I've had time to digest the papers, reread parts of Maros and look at GLPK and
my own problem.
A few comments:
Maros is very good. In particular, I'd like to direct attention to his
discussion of sparse arithmetic operations. What he suggests is dead simple to
implement and something I'd not seen before. For typical sparse problems it's
a big speedup. Much of his discussion about parallel computing is of little
interest to me, but for someone without a lot of prior background in parallel
computing it would be very beneficial even if a bit dated (ca. 2001)
All the papers address a point in time when shared memory multiprocessors were
being eclipsed by non-uniform access memory (NUMA) distributed machines. For
many reasons, most performance gains must be with NUMA machines. I suggest
"Computer Architecture: A Quantitative Approach" by Hennessy and Patterson to
any who are interested with the caveat that you'll need to know or learn a lot
about hardware to benefit. I plan to order the 5th edition. I read the first
3 when they came out, but missed the 4th. It's a constantly moving target.

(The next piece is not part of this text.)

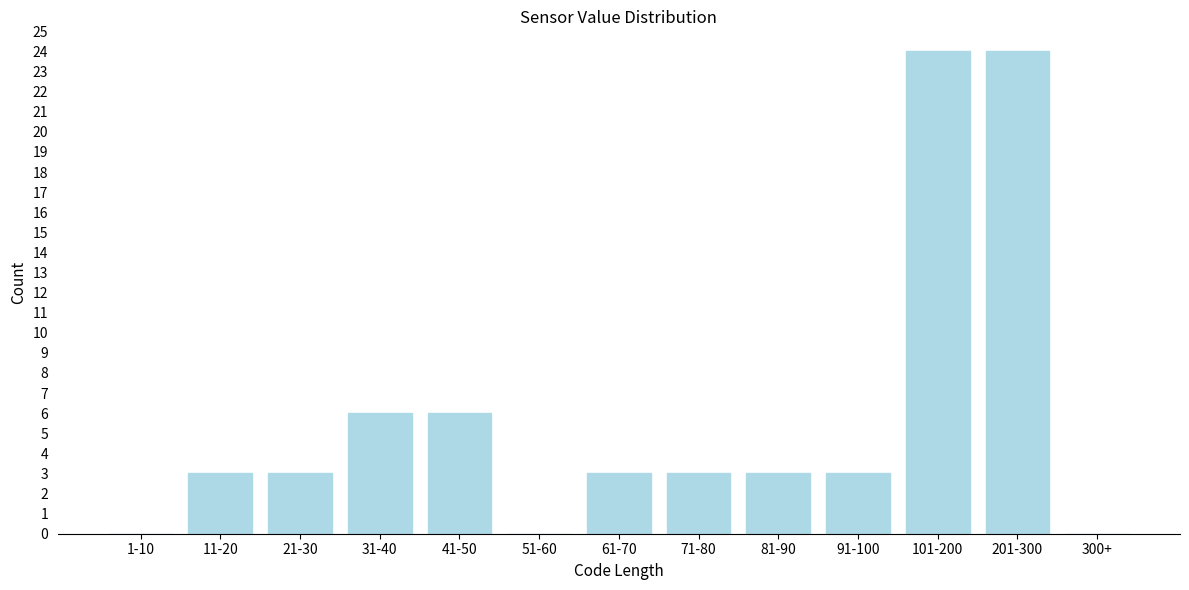

Reading left to right, list all the values displayed in this chart.

1-10=0	11-20=3	21-30=3	31-40=6	41-50=6	51-60=0	61-70=3	71-80=3	81-90=3	91-100=3	101-200=24	201-300=24	300+=0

The reemergence of shared memory symmetric multiprocessing (SMP) in the form of
multicore workstations with many gigabytes of memory makes some techniques that
had fallen into disfavor worth looking at again. Hall is correct about really
large problems, but most intermediate problems can benefit from exploiting SMP
provided due attention is paid to cache organization.
One quick comment about GPUs. Exploiting attached processors successfully
depends upon the ratio of communication and computation latencies. If the
labor of exploiting the AP is high, it's often not worth the trouble. The CPU
has caught up and passed the AP several times in the last 20 years. Seismic
processing codes are littered with coding artifacts from being ported to APs.
It can get really difficult to read the code. So I'd leave GPUs to those
interested in algorithm research. Fun stuff, but very difficult and demanding.
In reading the GLPK source code, it appears that the primal simplex solver is
doing dense arithmetic. If I've missed something, please let me know. There
are some sparse arithmetic codes, but I don't see them being used anywhere.
They also appear to be more complex than what Maros describes which is both
elegant and fast. For those solving large sparse problems with the simplex
method, there are substantial gains to be had.
In my own case I have a large number of dense problems to solve. So neither
sparse arithmetic nor multithreading will improve my time to solution. Running
multiple job queues as in the example I wrote for the wikibook is the best I
can do to exploit multiple cores in my work.
Have Fun!
Reg